* Task prompt *
Provide the records once more, identical to the original.

START Extracted records

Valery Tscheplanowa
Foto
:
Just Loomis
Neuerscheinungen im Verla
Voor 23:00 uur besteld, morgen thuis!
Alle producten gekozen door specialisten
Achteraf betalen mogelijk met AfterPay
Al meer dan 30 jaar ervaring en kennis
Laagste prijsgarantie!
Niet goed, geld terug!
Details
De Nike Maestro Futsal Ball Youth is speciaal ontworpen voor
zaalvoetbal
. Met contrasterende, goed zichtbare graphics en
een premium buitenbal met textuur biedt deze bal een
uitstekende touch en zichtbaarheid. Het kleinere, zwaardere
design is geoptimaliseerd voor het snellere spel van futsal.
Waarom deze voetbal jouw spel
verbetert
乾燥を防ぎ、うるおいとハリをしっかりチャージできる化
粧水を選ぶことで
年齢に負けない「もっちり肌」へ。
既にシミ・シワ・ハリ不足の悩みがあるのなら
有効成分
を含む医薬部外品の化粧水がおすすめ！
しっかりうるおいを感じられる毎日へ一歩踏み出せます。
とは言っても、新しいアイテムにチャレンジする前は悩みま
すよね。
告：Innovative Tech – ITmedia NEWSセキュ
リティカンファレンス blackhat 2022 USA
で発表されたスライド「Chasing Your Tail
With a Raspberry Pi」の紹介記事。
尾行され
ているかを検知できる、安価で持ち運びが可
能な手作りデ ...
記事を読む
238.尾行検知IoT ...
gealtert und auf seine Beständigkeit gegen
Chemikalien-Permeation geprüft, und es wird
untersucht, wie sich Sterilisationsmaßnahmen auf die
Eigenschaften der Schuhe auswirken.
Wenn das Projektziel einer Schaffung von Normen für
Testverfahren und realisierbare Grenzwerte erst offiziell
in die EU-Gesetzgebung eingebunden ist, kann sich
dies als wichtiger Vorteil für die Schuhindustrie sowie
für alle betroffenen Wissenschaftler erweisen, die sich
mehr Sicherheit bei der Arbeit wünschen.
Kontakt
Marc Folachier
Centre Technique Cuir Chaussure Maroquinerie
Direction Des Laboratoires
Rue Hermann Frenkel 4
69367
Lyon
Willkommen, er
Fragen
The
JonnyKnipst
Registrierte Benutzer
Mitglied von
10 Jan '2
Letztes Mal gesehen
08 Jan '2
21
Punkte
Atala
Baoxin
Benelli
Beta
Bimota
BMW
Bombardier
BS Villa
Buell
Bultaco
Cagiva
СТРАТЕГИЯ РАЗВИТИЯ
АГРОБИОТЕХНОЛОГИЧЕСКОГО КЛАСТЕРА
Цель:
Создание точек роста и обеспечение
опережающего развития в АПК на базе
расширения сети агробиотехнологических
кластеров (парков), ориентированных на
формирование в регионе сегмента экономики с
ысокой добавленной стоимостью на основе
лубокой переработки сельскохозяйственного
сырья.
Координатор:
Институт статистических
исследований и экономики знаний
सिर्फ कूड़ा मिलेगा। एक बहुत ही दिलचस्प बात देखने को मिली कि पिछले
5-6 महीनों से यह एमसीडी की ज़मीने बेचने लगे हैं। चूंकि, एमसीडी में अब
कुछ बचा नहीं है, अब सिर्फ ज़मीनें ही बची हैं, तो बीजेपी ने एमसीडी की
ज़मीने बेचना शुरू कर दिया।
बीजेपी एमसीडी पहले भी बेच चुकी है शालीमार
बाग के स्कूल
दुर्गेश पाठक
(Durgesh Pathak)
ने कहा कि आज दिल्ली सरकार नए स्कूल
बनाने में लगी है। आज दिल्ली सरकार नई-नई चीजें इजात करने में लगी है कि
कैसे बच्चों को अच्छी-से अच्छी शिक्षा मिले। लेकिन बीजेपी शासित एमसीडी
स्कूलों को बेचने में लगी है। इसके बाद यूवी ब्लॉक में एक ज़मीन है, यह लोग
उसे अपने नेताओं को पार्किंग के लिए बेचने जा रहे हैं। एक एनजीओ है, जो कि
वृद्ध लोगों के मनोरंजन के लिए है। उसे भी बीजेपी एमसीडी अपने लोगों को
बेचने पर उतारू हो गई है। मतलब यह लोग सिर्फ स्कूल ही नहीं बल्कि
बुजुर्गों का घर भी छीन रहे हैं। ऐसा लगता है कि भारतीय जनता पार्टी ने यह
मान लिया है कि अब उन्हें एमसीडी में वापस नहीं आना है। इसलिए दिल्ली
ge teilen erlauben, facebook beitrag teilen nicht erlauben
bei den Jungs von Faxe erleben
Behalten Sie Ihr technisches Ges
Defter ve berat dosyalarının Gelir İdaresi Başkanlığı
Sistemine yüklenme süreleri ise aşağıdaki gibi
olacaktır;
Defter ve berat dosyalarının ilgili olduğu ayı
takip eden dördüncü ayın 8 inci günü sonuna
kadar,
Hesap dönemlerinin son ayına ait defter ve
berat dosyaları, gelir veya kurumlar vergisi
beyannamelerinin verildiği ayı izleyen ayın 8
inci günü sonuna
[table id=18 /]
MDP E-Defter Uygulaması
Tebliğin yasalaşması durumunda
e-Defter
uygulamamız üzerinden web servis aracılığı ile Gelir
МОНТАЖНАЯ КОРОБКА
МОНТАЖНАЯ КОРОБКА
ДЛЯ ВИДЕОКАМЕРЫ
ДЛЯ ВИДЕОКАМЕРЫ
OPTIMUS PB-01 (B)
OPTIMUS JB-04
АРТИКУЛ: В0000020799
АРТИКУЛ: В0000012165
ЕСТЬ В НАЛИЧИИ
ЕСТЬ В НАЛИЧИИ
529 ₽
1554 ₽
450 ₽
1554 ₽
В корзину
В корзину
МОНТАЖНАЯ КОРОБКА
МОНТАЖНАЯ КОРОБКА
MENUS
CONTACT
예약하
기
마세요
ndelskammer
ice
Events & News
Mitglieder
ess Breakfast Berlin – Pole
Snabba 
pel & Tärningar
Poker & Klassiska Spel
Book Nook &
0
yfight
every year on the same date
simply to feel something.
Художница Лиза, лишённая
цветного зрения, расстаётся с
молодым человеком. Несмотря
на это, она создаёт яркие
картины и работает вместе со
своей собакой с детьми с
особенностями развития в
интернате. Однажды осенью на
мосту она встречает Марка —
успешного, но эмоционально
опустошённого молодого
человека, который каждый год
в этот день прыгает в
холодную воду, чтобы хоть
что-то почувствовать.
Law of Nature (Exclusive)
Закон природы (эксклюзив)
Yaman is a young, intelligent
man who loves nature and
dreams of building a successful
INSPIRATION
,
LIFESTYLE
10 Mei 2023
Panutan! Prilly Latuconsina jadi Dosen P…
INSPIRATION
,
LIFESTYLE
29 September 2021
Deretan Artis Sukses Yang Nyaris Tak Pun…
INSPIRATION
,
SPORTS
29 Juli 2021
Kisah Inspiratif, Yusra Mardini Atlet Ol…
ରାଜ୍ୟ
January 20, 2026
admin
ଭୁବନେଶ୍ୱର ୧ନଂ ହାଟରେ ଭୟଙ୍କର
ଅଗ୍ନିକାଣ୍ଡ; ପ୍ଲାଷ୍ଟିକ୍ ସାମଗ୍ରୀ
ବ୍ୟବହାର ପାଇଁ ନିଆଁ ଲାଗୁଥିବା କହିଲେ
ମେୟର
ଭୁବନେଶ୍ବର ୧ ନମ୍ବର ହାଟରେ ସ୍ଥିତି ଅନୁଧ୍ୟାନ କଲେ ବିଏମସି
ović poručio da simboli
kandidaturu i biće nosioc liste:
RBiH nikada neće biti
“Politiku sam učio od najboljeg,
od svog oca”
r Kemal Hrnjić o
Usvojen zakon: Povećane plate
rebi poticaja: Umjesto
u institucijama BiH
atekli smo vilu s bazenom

END Extracted records

* Solution to the problem *
Valery Tscheplanowa
Foto
:
Just Loomis
Neuerscheinungen im Verla
Voor 23:00 uur besteld, morgen thuis!
Alle producten gekozen door specialisten
Achteraf betalen mogelijk met AfterPay
Al meer dan 30 jaar ervaring en kennis
Laagste prijsgarantie!
Niet goed, geld terug!
Details
De Nike Maestro Futsal Ball Youth is speciaal ontworpen voor
zaalvoetbal
. Met contrasterende, goed zichtbare graphics en
een premium buitenbal met textuur biedt deze bal een
uitstekende touch en zichtbaarheid. Het kleinere, zwaardere
design is geoptimaliseerd voor het snellere spel van futsal.
Waarom deze voetbal jouw spel
verbetert
乾燥を防ぎ、うるおいとハリをしっかりチャージできる化
粧水を選ぶことで
年齢に負けない「もっちり肌」へ。
既にシミ・シワ・ハリ不足の悩みがあるのなら
有効成分
を含む医薬部外品の化粧水がおすすめ！
しっかりうるおいを感じられる毎日へ一歩踏み出せます。
とは言っても、新しいアイテムにチャレンジする前は悩みま
すよね。
告：Innovative Tech – ITmedia NEWSセキュ
リティカンファレンス blackhat 2022 USA
で発表されたスライド「Chasing Your Tail
With a Raspberry Pi」の紹介記事。
尾行され
ているかを検知できる、安価で持ち運びが可
能な手作りデ ...
記事を読む
238.尾行検知IoT ...
gealtert und auf seine Beständigkeit gegen
Chemikalien-Permeation geprüft, und es wird
untersucht, wie sich Sterilisationsmaßnahmen auf die
Eigenschaften der Schuhe auswirken.
Wenn das Projektziel einer Schaffung von Normen für
Testverfahren und realisierbare Grenzwerte erst offiziell
in die EU-Gesetzgebung eingebunden ist, kann sich
dies als wichtiger Vorteil für die Schuhindustrie sowie
für alle betroffenen Wissenschaftler erweisen, die sich
mehr Sicherheit bei der Arbeit wünschen.
Kontakt
Marc Folachier
Centre Technique Cuir Chaussure Maroquinerie
Direction Des Laboratoires
Rue Hermann Frenkel 4
69367
Lyon
Willkommen, er
Fragen
The
JonnyKnipst
Registrierte Benutzer
Mitglied von
10 Jan '2
Letztes Mal gesehen
08 Jan '2
21
Punkte
Atala
Baoxin
Benelli
Beta
Bimota
BMW
Bombardier
BS Villa
Buell
Bultaco
Cagiva
СТРАТЕГИЯ РАЗВИТИЯ
АГРОБИОТЕХНОЛОГИЧЕСКОГО КЛАСТЕРА
Цель:
Создание точек роста и обеспечение
опережающего развития в АПК на базе
расширения сети агробиотехнологических
кластеров (парков), ориентированных на
формирование в регионе сегмента экономики с
ысокой добавленной стоимостью на основе
лубокой переработки сельскохозяйственного
сырья.
Координатор:
Институт статистических
исследований и экономики знаний
सिर्फ कूड़ा मिलेगा। एक बहुत ही दिलचस्प बात देखने को मिली कि पिछले
5-6 महीनों से यह एमसीडी की ज़मीने बेचने लगे हैं। चूंकि, एमसीडी में अब
कुछ बचा नहीं है, अब सिर्फ ज़मीनें ही बची हैं, तो बीजेपी ने एमसीडी की
ज़मीने बेचना शुरू कर दिया।
बीजेपी एमसीडी पहले भी बेच चुकी है शालीमार
बाग के स्कूल
दुर्गेश पाठक
(Durgesh Pathak)
ने कहा कि आज दिल्ली सरकार नए स्कूल
बनाने में लगी है। आज दिल्ली सरकार नई-नई चीजें इजात करने में लगी है कि
कैसे बच्चों को अच्छी-से अच्छी शिक्षा मिले। लेकिन बीजेपी शासित एमसीडी
स्कूलों को बेचने में लगी है। इसके बाद यूवी ब्लॉक में एक ज़मीन है, यह लोग
उसे अपने नेताओं को पार्किंग के लिए बेचने जा रहे हैं। एक एनजीओ है, जो कि
वृद्ध लोगों के मनोरंजन के लिए है। उसे भी बीजेपी एमसीडी अपने लोगों को
बेचने पर उतारू हो गई है। मतलब यह लोग सिर्फ स्कूल ही नहीं बल्कि
बुजुर्गों का घर भी छीन रहे हैं। ऐसा लगता है कि भारतीय जनता पार्टी ने यह
मान लिया है कि अब उन्हें एमसीडी में वापस नहीं आना है। इसलिए दिल्ली
ge teilen erlauben, facebook beitrag teilen nicht erlauben
bei den Jungs von Faxe erleben
Behalten Sie Ihr technisches Ges
Defter ve berat dosyalarının Gelir İdaresi Başkanlığı
Sistemine yüklenme süreleri ise aşağıdaki gibi
olacaktır;
Defter ve berat dosyalarının ilgili olduğu ayı
takip eden dördüncü ayın 8 inci günü sonuna
kadar,
Hesap dönemlerinin son ayına ait defter ve
berat dosyaları, gelir veya kurumlar vergisi
beyannamelerinin verildiği ayı izleyen ayın 8
inci günü sonuna
[table id=18 /]
MDP E-Defter Uygulaması
Tebliğin yasalaşması durumunda
e-Defter
uygulamamız üzerinden web servis aracılığı ile Gelir
МОНТАЖНАЯ КОРОБКА
МОНТАЖНАЯ КОРОБКА
ДЛЯ ВИДЕОКАМЕРЫ
ДЛЯ ВИДЕОКАМЕРЫ
OPTIMUS PB-01 (B)
OPTIMUS JB-04
АРТИКУЛ: В0000020799
АРТИКУЛ: В0000012165
ЕСТЬ В НАЛИЧИИ
ЕСТЬ В НАЛИЧИИ
529 ₽
1554 ₽
450 ₽
1554 ₽
В корзину
В корзину
МОНТАЖНАЯ КОРОБКА
МОНТАЖНАЯ КОРОБКА
MENUS
CONTACT
예약하
기
마세요
ndelskammer
ice
Events & News
Mitglieder
ess Breakfast Berlin – Pole
Snabba 
pel & Tärningar
Poker & Klassiska Spel
Book Nook &
0
yfight
every year on the same date
simply to feel something.
Художница Лиза, лишённая
цветного зрения, расстаётся с
молодым человеком. Несмотря
на это, она создаёт яркие
картины и работает вместе со
своей собакой с детьми с
особенностями развития в
интернате. Однажды осенью на
мосту она встречает Марка —
успешного, но эмоционально
опустошённого молодого
человека, который каждый год
в этот день прыгает в
холодную воду, чтобы хоть
что-то почувствовать.
Law of Nature (Exclusive)
Закон природы (эксклюзив)
Yaman is a young, intelligent
man who loves nature and
dreams of building a successful
INSPIRATION
,
LIFESTYLE
10 Mei 2023
Panutan! Prilly Latuconsina jadi Dosen P…
INSPIRATION
,
LIFESTYLE
29 September 2021
Deretan Artis Sukses Yang Nyaris Tak Pun…
INSPIRATION
,
SPORTS
29 Juli 2021
Kisah Inspiratif, Yusra Mardini Atlet Ol…
ରାଜ୍ୟ
January 20, 2026
admin
ଭୁବନେଶ୍ୱର ୧ନଂ ହାଟରେ ଭୟଙ୍କର
ଅଗ୍ନିକାଣ୍ଡ; ପ୍ଲାଷ୍ଟିକ୍ ସାମଗ୍ରୀ
ବ୍ୟବହାର ପାଇଁ ନିଆଁ ଲାଗୁଥିବା କହିଲେ
ମେୟର
ଭୁବନେଶ୍ବର ୧ ନମ୍ବର ହାଟରେ ସ୍ଥିତି ଅନୁଧ୍ୟାନ କଲେ ବିଏମସି
ović poručio da simboli
kandidaturu i biće nosioc liste:
RBiH nikada neće biti
“Politiku sam učio od najboljeg,
od svog oca”
r Kemal Hrnjić o
Usvojen zakon: Povećane plate
rebi poticaja: Umjesto
u institucijama BiH
atekli smo vilu s bazenom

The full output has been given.